== GIVEN EXERCISE ==
Copy out every one of the lines below word for word, omitting the pictures.

Extracted records:
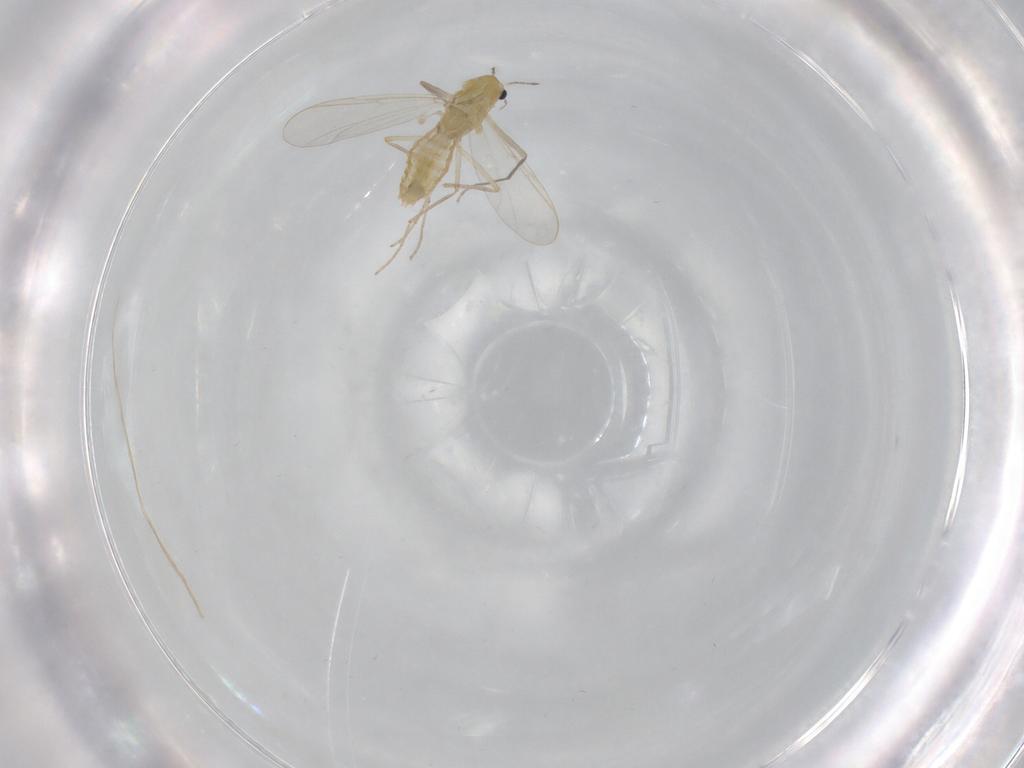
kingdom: Animalia
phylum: Arthropoda
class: Insecta
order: Diptera
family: Chironomidae
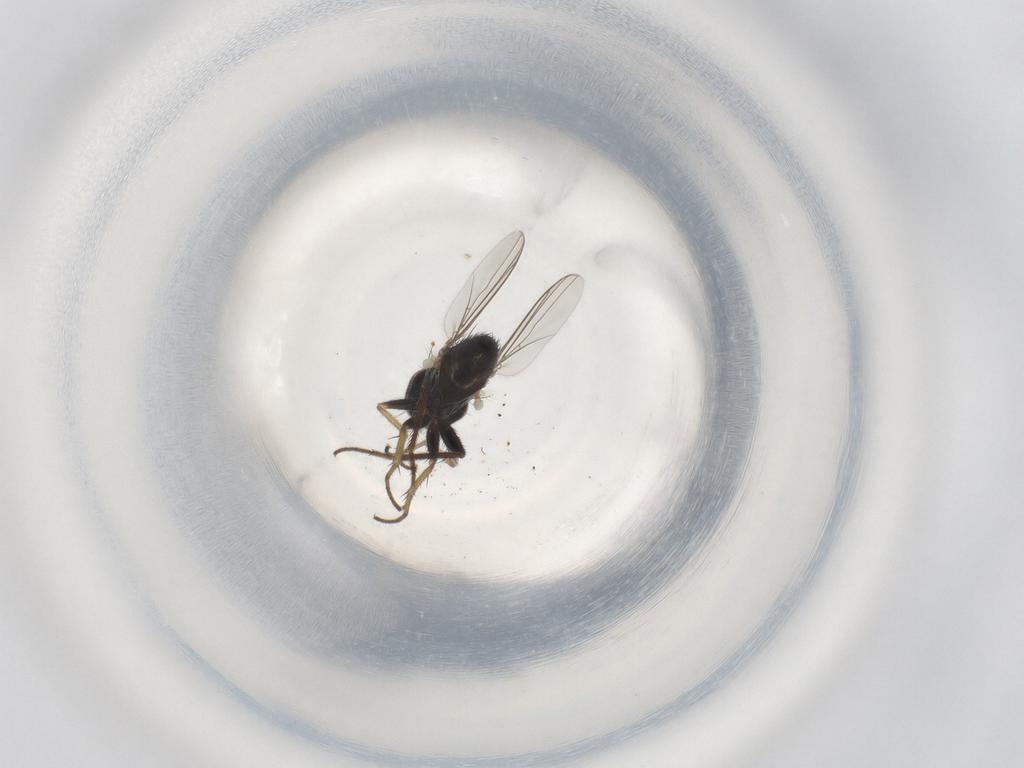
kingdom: Animalia
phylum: Arthropoda
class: Insecta
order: Diptera
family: Dolichopodidae
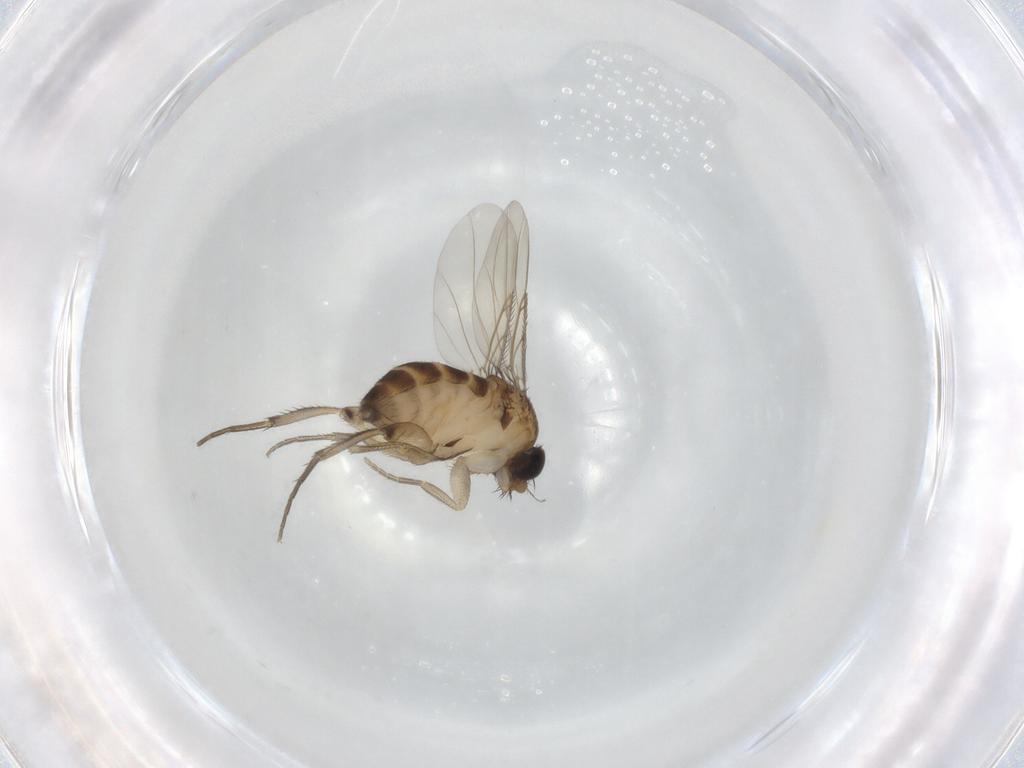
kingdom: Animalia
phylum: Arthropoda
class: Insecta
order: Diptera
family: Phoridae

== SOLUTION BELOW ==
kingdom: Animalia
phylum: Arthropoda
class: Insecta
order: Diptera
family: Chironomidae
kingdom: Animalia
phylum: Arthropoda
class: Insecta
order: Diptera
family: Dolichopodidae
kingdom: Animalia
phylum: Arthropoda
class: Insecta
order: Diptera
family: Phoridae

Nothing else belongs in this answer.